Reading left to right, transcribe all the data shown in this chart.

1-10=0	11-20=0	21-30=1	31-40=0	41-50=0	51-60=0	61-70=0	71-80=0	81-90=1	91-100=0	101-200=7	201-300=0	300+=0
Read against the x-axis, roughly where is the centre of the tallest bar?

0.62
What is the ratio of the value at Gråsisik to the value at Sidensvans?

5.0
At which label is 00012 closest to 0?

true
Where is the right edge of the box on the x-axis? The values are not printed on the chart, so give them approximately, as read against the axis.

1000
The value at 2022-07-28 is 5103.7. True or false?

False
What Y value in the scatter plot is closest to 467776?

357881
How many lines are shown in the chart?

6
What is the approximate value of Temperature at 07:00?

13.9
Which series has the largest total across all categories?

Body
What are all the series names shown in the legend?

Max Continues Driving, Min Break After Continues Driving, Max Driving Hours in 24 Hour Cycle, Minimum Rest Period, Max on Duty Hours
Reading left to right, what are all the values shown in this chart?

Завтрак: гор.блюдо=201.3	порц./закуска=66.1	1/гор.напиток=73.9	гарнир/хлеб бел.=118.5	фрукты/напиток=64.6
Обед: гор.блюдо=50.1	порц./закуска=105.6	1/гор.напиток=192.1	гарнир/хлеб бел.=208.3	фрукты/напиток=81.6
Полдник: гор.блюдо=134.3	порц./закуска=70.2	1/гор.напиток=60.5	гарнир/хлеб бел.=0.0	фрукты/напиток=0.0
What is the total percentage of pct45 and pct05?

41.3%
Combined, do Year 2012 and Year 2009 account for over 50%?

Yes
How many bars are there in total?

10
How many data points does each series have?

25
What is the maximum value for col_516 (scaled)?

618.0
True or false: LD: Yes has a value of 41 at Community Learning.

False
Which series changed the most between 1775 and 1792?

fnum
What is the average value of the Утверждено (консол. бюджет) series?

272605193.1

==================================================

Exercise details. Please copy the items above, starting at the line that contains "Max Continues Driving, Min" and stopping after the line that contains "Reading left to right, what". Reproduce them character for character.

Response to the exercise.
Max Continues Driving, Min Break After Continues Driving, Max Driving Hours in 24 Hour Cycle, Minimum Rest Period, Max on Duty Hours
Reading left to right, what are all the values shown in this chart?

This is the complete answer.